> WHAT TO WORK ON
From each of the records below, extract every naming line, from kingdom through common name, and copy it verbatim. Leave the pictures out of your answer.

> PROVIDED INFORMATION

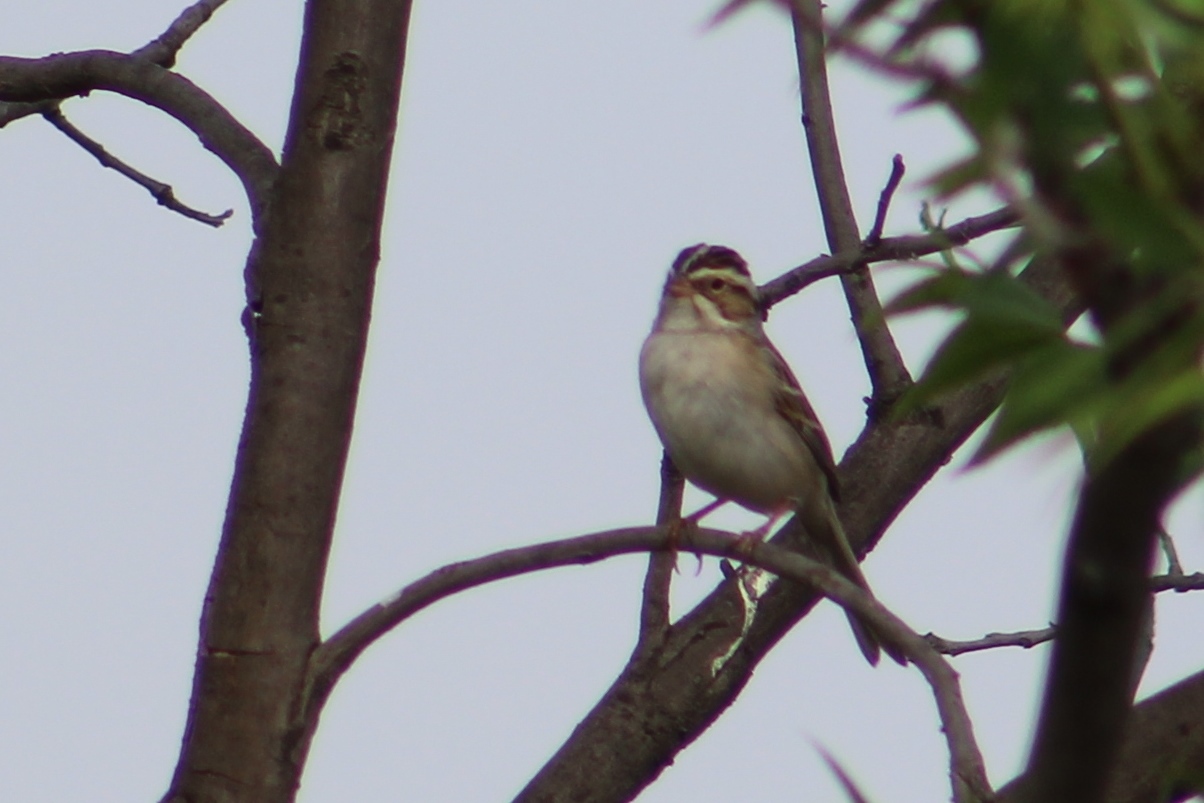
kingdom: Animalia
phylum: Chordata
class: Aves
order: Passeriformes
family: Passerellidae
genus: Spizella
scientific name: Spizella pallida
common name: Clay-colored sparrow
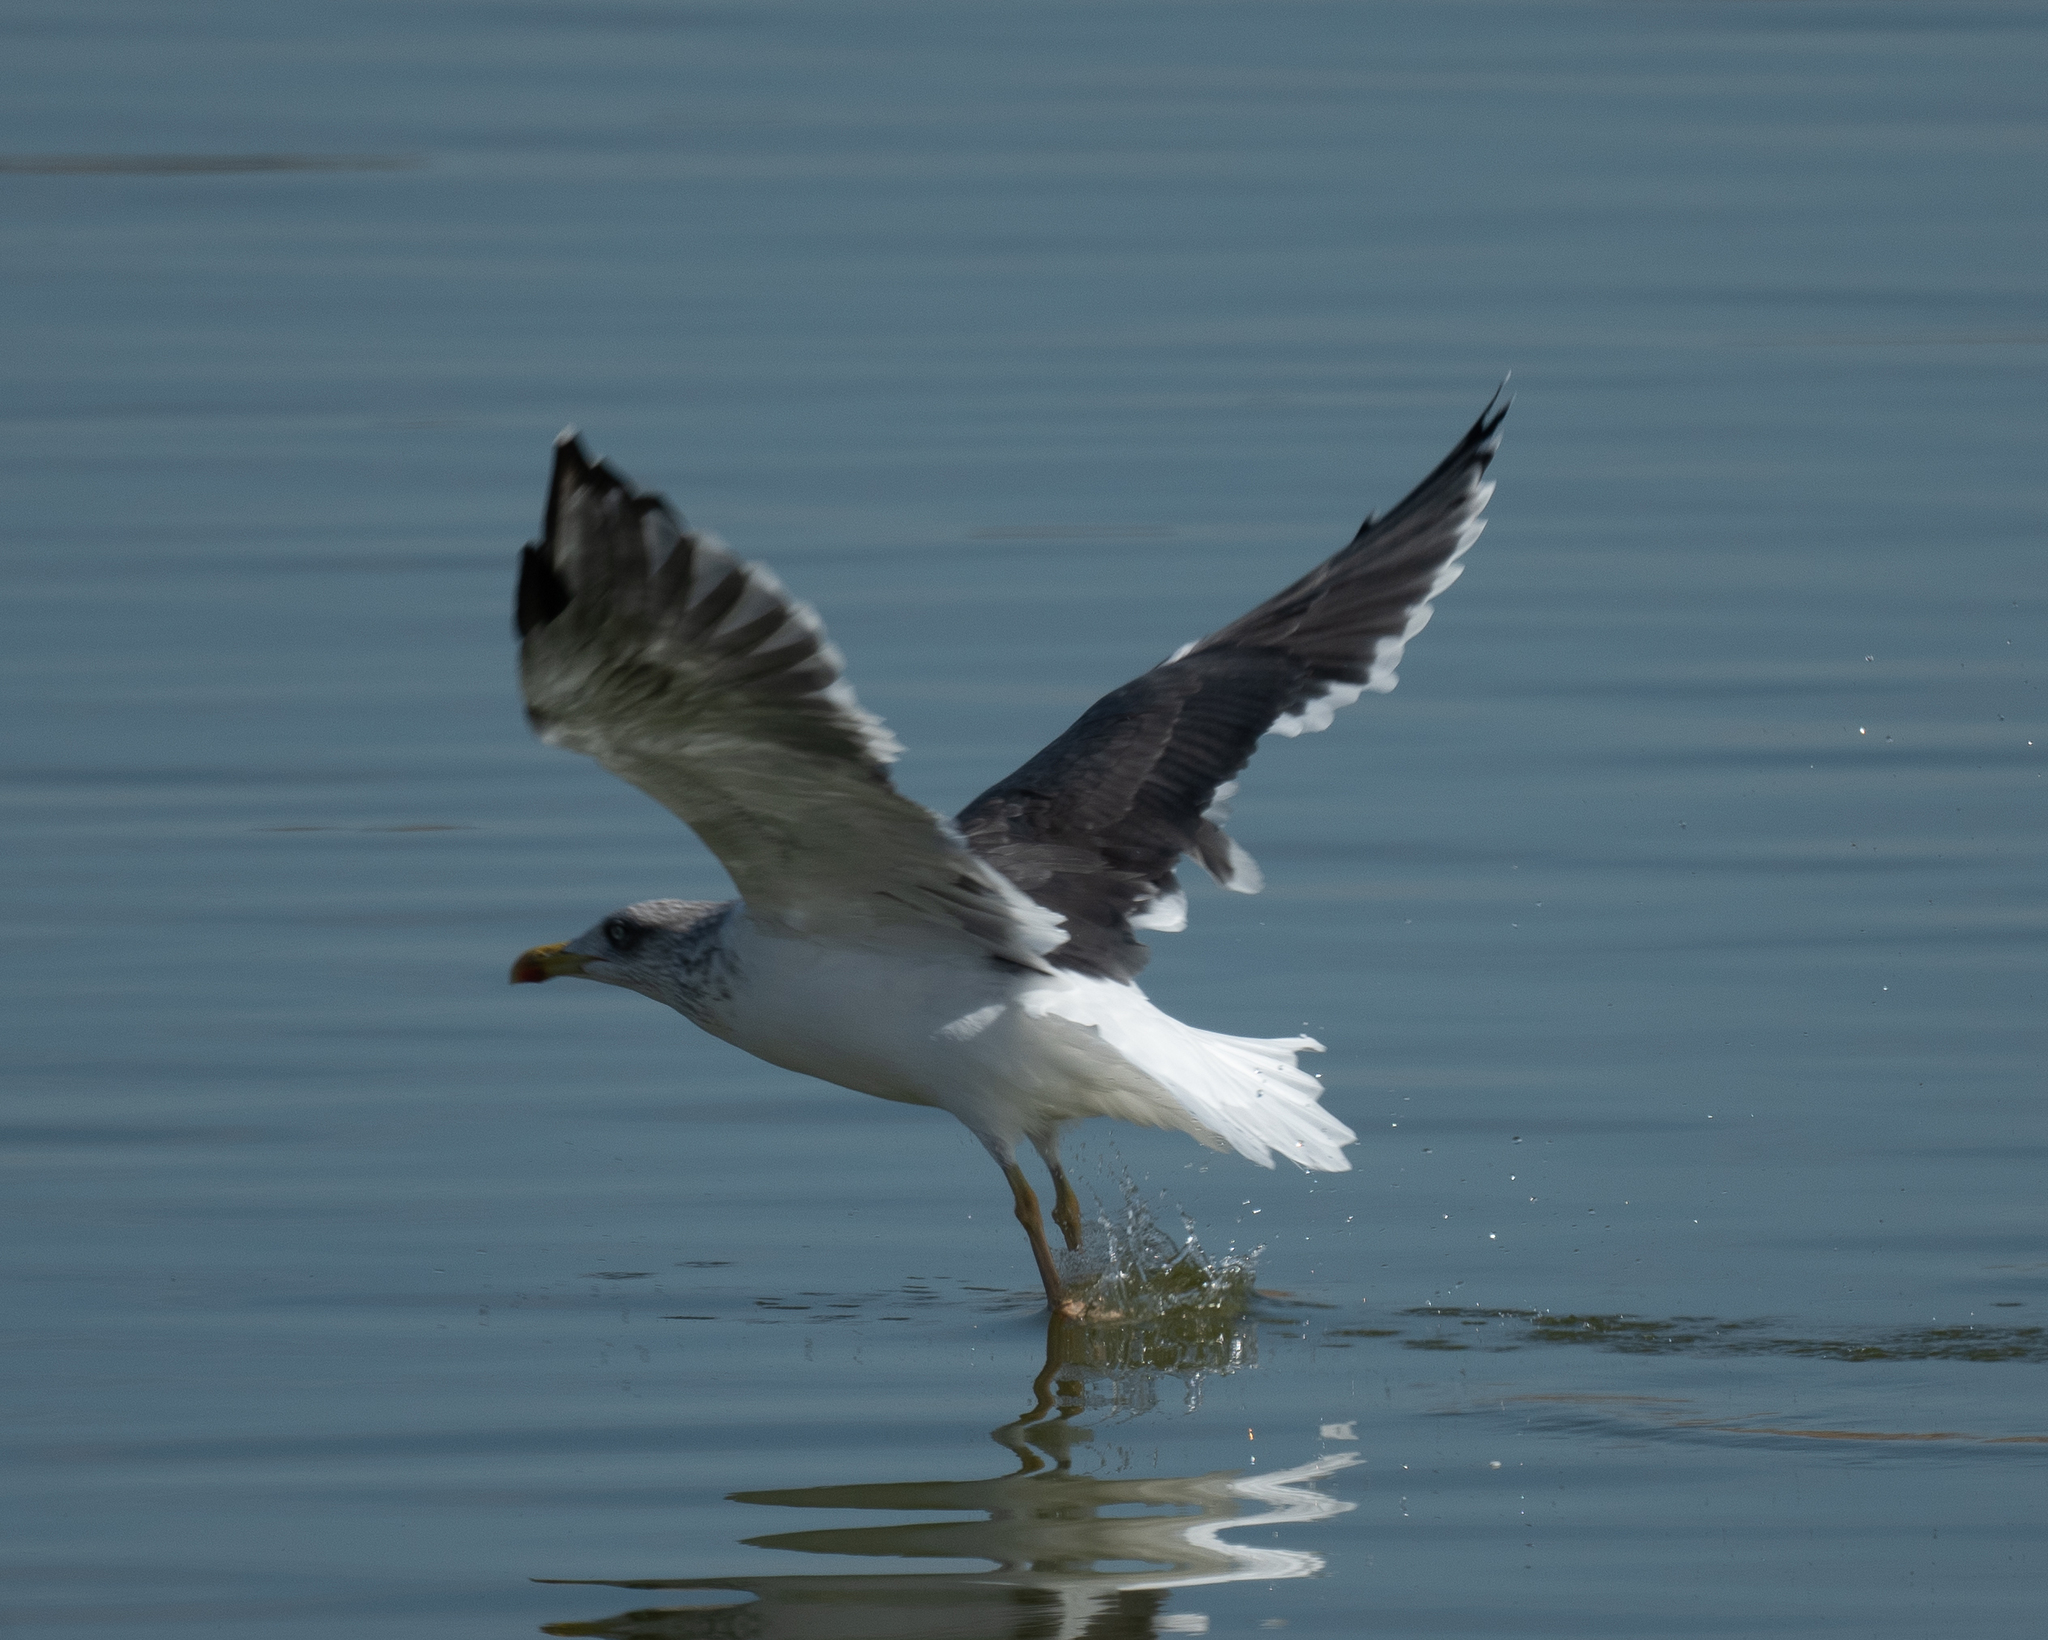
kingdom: Animalia
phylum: Chordata
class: Aves
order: Charadriiformes
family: Laridae
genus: Larus
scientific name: Larus fuscus
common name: Lesser black-backed gull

> SOLUTION TO THE PROBLEM
kingdom: Animalia
phylum: Chordata
class: Aves
order: Passeriformes
family: Passerellidae
genus: Spizella
scientific name: Spizella pallida
common name: Clay-colored sparrow
kingdom: Animalia
phylum: Chordata
class: Aves
order: Charadriiformes
family: Laridae
genus: Larus
scientific name: Larus fuscus
common name: Lesser black-backed gull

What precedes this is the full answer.